So the polls were right. Former economy minister and centrist Emmanuel Macron will go head-to-head with Eurosceptic far-right candidate Marine Le Pen in round two of the French presidential elections on 7 May. One of them will become President of France and by now we know what the candidates stand for.
I have interviewed Macron a couple of times in the past two years. He’s focused and has a good sense of humour. At 39, he’s my age (well I’m a year younger, but who’s counting?).
Exactly 16 months ago I interviewed him on the mountain-tops of Davos and at the time he was the most popular politician in France (his boss Francois Hollande wasn’t doing so well in the popularity stakes). As he sat down, I gave him a heads up that I would ask whether he wanted to run for President. He looked at me, his assistant, shrugged his shoulders and said, “I won’t say anything but you ask me what you want. Let’s have fun.”
His playfulness and the fact that he didn’t deny it at the time inclined me to think that he would run, but it was not until a couple of months later that I realised how badly he wanted to be President and how focused he was. He started a “movement”, he said, not a party.
The last time I interviewed Macron was in December, at a tech conference in London. He was part of a panel discussion on leadership and innovation. We were on stage for an hour, and then, separately, he gave me an interview on his vision for Europe (he actually uses the video on his website under “European priorities”, which is flattering but a little unorthodox). As far as I know he’s also the only French Presidential candidate who is capable of giving interviews in fluent English.
He’s young, charismatic, and approachable. In every way he is perhaps an odd candidate for a French President.
Of course he has his critics. Analysts and academics I spoke to while broadcasting live from Paris on Sunday said he lacked gravitas in his speech and that he acted like a child-king by going to celebrate the first round result with celebrities at popular brasserie La Rotonde. A little premature, perhaps?
And yet professors told me there is no chance his opponent would ever become President. “She would lose against a goat” is how Thomas Guenole of Sciences Po put it. “People in France aren’t racists, she won’t be anybody’s second choice, so she won’t expand her base.”

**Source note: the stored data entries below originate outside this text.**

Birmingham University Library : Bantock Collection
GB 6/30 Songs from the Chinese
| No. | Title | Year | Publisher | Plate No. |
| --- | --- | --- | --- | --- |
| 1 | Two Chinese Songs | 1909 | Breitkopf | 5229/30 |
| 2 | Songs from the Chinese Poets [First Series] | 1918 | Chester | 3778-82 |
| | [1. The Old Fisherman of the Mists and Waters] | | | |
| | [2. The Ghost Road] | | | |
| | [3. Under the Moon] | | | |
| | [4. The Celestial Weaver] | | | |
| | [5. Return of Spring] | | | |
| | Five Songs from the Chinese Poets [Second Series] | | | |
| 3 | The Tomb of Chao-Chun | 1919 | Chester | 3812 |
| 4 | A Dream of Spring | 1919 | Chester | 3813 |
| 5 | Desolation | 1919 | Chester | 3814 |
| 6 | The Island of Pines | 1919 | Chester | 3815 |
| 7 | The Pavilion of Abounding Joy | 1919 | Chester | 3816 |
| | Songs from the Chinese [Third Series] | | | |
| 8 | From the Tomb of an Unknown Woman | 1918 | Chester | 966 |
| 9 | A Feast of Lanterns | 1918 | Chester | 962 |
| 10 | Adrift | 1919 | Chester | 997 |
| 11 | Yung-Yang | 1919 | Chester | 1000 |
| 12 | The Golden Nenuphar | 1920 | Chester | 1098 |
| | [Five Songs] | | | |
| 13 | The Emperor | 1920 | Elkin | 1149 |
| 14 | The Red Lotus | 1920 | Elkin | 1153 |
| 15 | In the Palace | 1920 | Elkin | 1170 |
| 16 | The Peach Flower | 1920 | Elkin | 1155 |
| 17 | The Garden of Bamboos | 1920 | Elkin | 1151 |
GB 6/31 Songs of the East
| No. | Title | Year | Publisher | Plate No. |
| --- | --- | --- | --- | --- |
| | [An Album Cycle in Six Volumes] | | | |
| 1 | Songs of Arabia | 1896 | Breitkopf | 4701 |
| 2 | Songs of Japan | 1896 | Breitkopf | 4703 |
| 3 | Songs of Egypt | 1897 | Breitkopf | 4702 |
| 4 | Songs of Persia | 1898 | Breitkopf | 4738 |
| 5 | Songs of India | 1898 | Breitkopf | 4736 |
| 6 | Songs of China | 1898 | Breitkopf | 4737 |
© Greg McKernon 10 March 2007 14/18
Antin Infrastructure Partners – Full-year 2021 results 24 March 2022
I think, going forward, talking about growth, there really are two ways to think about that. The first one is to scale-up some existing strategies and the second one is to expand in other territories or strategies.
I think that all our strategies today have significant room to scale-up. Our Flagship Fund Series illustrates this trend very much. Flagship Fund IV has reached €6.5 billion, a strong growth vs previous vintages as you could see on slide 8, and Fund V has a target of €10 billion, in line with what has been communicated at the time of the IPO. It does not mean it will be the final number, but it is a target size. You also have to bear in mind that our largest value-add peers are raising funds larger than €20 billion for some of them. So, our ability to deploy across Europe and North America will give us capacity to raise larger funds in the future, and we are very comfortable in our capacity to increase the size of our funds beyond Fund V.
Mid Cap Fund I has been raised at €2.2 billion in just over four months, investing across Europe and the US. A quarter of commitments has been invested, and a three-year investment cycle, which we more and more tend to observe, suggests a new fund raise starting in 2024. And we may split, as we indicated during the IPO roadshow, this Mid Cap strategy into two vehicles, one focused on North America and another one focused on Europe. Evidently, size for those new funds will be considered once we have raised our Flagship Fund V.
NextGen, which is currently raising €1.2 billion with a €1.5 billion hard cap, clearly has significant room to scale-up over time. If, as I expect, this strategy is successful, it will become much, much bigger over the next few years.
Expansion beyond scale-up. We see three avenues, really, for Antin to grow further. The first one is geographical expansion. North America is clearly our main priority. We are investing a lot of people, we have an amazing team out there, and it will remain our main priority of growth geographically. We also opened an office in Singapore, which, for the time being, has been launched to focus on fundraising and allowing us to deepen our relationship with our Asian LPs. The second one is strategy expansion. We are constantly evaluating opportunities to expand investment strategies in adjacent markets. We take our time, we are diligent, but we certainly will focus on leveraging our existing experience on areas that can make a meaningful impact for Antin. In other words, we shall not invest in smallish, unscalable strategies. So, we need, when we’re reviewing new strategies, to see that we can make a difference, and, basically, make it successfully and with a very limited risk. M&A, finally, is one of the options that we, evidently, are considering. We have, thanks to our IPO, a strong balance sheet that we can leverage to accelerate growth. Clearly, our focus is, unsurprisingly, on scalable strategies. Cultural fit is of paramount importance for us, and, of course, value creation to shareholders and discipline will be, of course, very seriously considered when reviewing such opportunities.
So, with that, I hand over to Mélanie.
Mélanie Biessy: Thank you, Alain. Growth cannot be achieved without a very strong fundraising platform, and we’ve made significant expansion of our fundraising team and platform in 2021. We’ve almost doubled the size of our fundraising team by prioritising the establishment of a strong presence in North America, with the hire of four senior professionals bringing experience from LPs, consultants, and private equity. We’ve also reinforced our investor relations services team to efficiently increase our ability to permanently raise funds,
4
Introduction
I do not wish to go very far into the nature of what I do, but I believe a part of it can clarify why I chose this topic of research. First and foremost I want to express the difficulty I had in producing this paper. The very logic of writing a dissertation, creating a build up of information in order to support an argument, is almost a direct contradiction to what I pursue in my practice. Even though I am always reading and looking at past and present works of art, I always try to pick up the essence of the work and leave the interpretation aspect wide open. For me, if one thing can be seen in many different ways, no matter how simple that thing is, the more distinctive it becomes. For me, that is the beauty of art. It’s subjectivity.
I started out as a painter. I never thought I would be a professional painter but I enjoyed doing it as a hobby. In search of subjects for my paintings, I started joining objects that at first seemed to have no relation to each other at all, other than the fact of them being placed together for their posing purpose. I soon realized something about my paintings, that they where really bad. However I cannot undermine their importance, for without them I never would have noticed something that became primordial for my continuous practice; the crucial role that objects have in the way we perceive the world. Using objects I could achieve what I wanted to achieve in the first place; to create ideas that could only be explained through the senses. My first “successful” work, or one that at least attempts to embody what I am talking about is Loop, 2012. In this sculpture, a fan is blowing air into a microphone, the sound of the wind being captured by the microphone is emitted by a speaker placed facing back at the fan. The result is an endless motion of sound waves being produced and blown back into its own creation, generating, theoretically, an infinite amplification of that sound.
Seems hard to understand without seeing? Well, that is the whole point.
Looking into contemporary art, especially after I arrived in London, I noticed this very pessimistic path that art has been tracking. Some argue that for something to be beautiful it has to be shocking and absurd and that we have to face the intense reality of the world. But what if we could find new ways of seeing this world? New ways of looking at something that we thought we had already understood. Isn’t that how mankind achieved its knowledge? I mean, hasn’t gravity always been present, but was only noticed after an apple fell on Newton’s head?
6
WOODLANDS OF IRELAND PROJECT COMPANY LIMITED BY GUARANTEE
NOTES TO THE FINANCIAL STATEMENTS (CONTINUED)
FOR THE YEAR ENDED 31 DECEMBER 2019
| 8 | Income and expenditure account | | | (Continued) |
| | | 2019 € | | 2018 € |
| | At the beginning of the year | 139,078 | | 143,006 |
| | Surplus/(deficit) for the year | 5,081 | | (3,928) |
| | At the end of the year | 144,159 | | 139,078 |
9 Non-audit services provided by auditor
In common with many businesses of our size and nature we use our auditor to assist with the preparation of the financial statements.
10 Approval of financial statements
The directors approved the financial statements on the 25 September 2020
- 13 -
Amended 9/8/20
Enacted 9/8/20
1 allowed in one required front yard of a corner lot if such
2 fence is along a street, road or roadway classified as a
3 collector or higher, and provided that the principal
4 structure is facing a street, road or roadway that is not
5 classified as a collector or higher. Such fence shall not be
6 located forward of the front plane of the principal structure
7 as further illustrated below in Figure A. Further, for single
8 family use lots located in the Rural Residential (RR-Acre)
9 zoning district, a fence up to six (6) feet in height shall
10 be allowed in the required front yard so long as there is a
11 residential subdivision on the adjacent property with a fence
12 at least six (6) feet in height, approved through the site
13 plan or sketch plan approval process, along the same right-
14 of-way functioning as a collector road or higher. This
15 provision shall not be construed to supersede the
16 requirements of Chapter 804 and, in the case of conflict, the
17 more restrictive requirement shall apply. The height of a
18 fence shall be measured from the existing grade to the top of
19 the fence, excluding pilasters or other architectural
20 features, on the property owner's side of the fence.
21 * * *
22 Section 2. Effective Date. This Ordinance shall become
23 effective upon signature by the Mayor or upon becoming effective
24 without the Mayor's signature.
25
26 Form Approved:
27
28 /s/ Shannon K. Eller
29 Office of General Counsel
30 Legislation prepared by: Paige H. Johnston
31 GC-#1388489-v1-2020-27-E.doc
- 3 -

Polls suggest Macron should win the runoff by at least 20 percentage points.
But after years of economic under-performance and multiple terrorist attacks, French citizens now have to choose between two candidates with two opposite visions of what France should become. Le Pen wants the protection of workers through barriers, and wants to shield her country from international competition. Macron wants a market friendly, competitive and globalised France.
Macron continues to rack up endorsements from mainstream politicians, from left and right. But the French are stubborn, and they won’t vote for a candidate because rejected leaders told them they should vote for him. Macron’s best strategy may be to lie low, as the Presidency is for him to lose. He should limit his appearances so as to limit the chance of screw-ups, and work really hard to nail the face-off TV debate with Le Pen next week.
If he stays the course and there are no big scandals and terrorist attacks, he’ll be President. The only thing that could really derail him would be voter turnout: the lower the turnout, the higher the chances for Le Pen, given her supporters are said to be more committed.
But as the French proved once again on Sunday, they usually turn up and vote.
This article has been corrected to change the name of the restaurant Macron attended on Sunday night.